The colony on Venus was not built because the destruction of Earth was possible, but because it was inevitable…
A brilliant young scientist and one of the first humans born on Venus, Arik works tirelessly to perfect the science of artificial photosynthesis, a project crucial to the future of his home, V1. The colony was built on the harsh Venusian surface by the Founders, the first humans to establish a permanent extraterrestrial settlement. Arik’s research becomes critical when he awakens from an unexplained, near-fatal accident and learns that his wife is three months pregnant. Unless Arik’s research uncovers a groundbreaking discovery, V1’s oxygen supply will not be able to support the increase in population that his baby represents.

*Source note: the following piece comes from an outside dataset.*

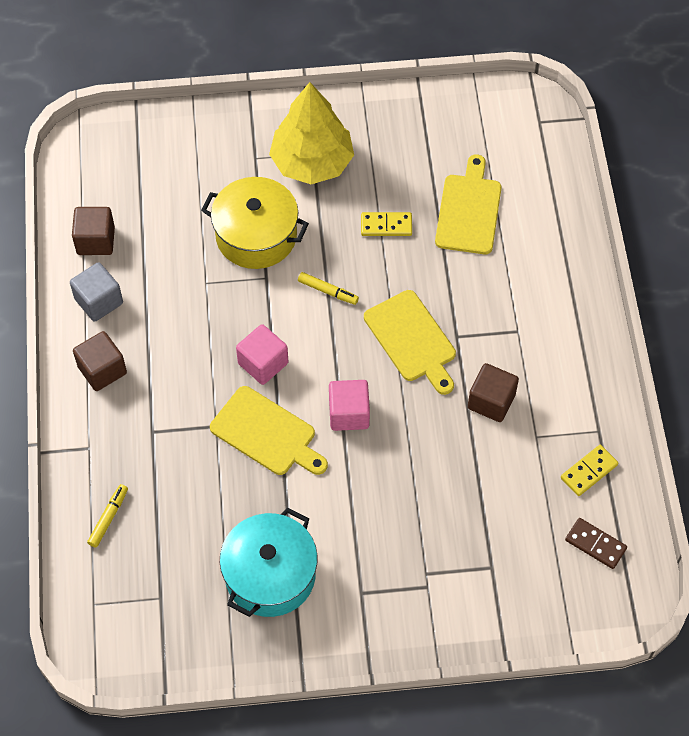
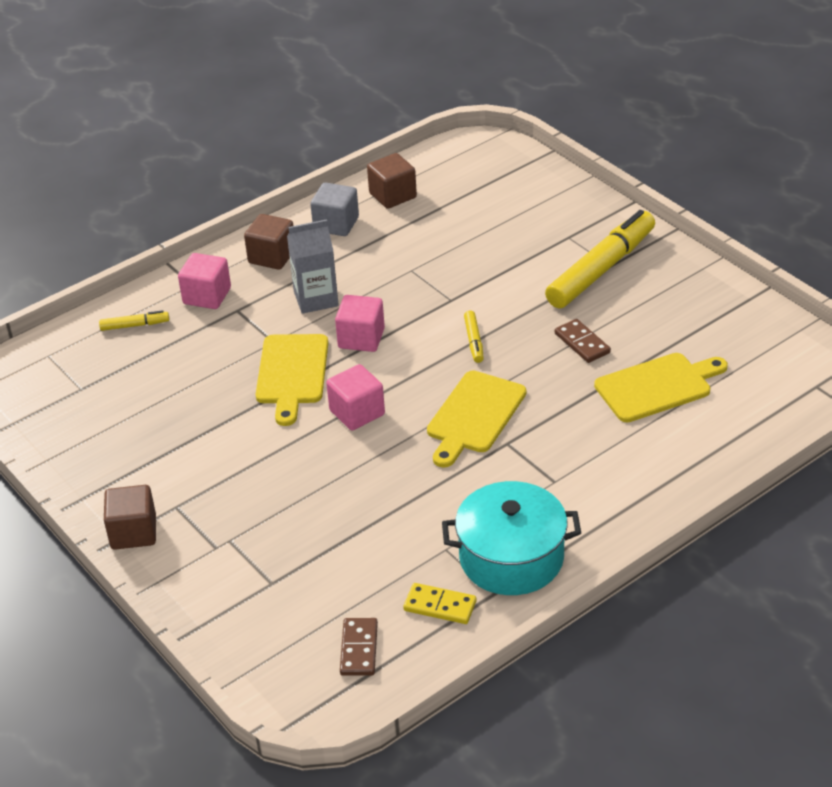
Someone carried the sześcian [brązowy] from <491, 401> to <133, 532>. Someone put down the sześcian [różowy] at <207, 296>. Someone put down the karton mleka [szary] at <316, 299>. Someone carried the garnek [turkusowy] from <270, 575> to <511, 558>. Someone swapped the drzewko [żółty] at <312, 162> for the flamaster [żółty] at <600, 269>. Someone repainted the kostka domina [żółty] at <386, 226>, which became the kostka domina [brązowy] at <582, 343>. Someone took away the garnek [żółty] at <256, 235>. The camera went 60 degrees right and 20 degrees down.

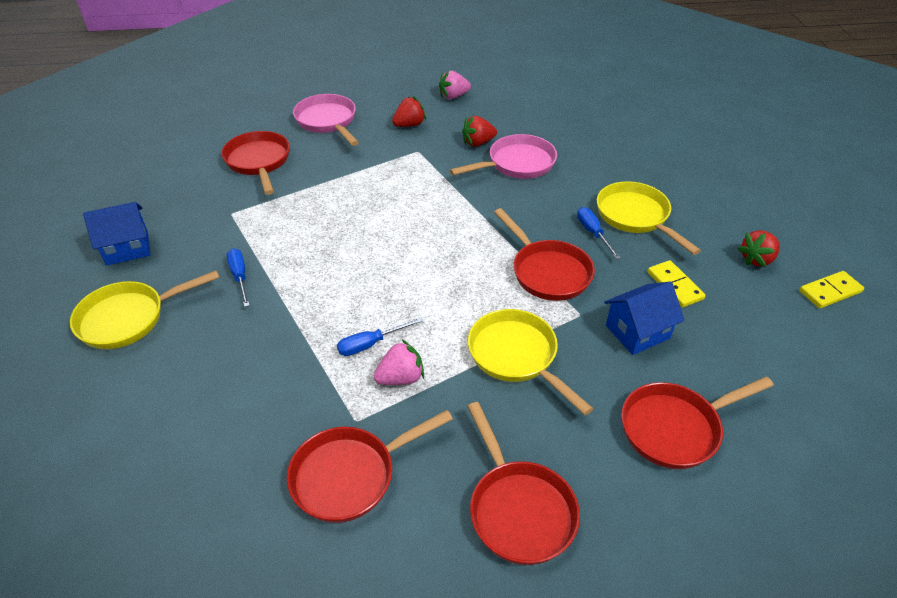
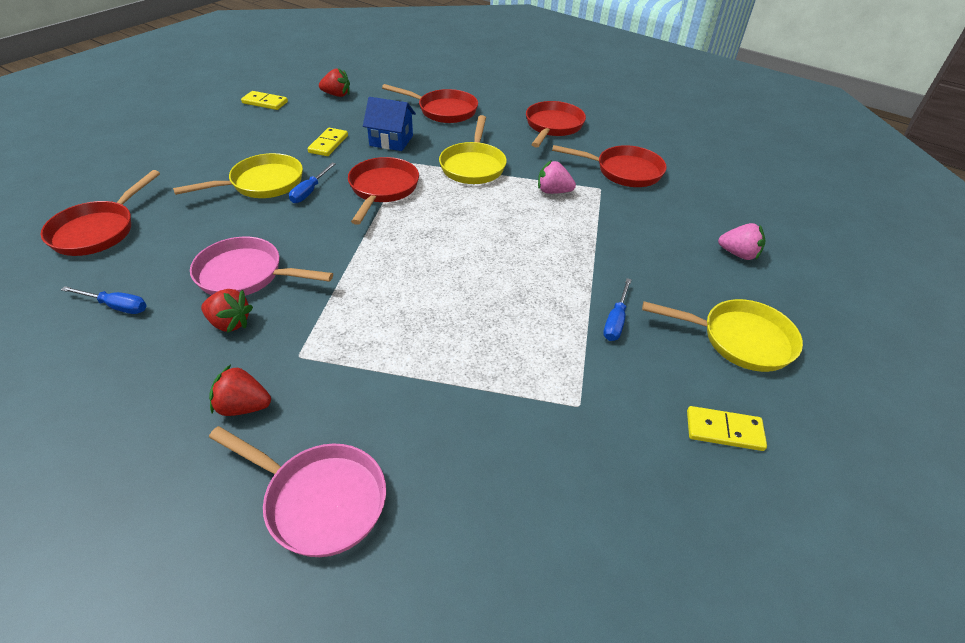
Someone carried the patelnia [czerwony] from <259, 162> to <98, 231>. Someone carried the śrubokręt [niebieski] from <370, 344> to <116, 306>. Someone rotated the patelnia [żółty] at <635, 217> by 135 degrees counterclockwise. Someone rotated the patelnia [różowy] at <327, 121> by 75 degrees counterclockwise. Someone carried the truskawka [czerwony] from <756, 259> to <337, 95>. Someone swapped the domek [niebieski] at <127, 248> for the kostka domina [żółty] at <724, 430>. Someone carried the truskawka [różowy] from <453, 96> to <738, 254>. The camera went 140 degrees left and 0 degrees up.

As Arik works against time, he begins to untangle the threads of his accident, which seem inextricably linked to what lies outside the protective walls of V1—a world where the caustic atmosphere and extreme heat make all forms of known life impossible. For its entire existence, Arik’s generation has been expected to help solve the problems of colonization. But as Arik digs deeper and deeper, he discovers alarming truths about the planet that the Founders have kept hidden. With growing urgency and increasing peril, Arik finds himself on a journey that will push him to the limits of his intelligence and take him beyond the unimaginable.
I don’t read a lot of hard science fiction, but after reading Containment I might have to change my stance on that. I enjoyed this book immensely and am so glad I decided to take the leap and read it when it came up as a suggestion on Amazon while I was looking at some other works.
There were times while reading Containment that I honestly thought that the reason I couldn’t put the book down was more because of the things I was learning than because of the plot. That isn’t to say the plot is lacking of course, but Cantrell goes to great lengths to fill the prose with interesting and compelling scientific facts. I’m smarter because I read this book, there is no way around it. Even better was the fact that I didn’t mind that the book was teaching me all of these great new things about computers, the space race, and the solar system in general. Previous to this, whenever I read something considered to be hard sci-fi I inevitably found myself a little lost in the scientific details.
There are two things that really stuck out to me as excellent in the book. First, the action takes place in a colony on Venus rather than the often-used traditional setting of Mars. You don’t hear a lot about Venus, it’s always Mars where the crazy stuff happens in science fiction, but in this book you get a nice, hard look at Venus and it’s pretty compelling stuff. Second, I absolutely love the way this book ends. When I turned the final page so-to-speak I sat and thought for a little while on whether or not the author intended to end that book the way he does originally, or if he had to restrain himself from taking things a little further. The ending (which I will not spoil for you) leaves the reader with a feeling of satisfaction regarding the fate of the viewpoint character, Arik, and also with a sense of wonder at what will happen next. I think Cantrell left a few things open-ended about the truth behind the colony as well as the fate of some side characters on purpose to force the reader into a little bit of speculation. It worked incredibly well.
Overall, there isn’t anything spectacular about the plot of Containment as it follows several fairly well-known science fiction conventions, but that’s alright with me. The skill at which the author weaves the science in with the action keeps those conventions from seeming overdone or contrived in any way. Containment was a solid, well-written, interesting book to read and I wholeheartedly recommend it to readers of all types. I certainly can’t wait to read the rest of his work.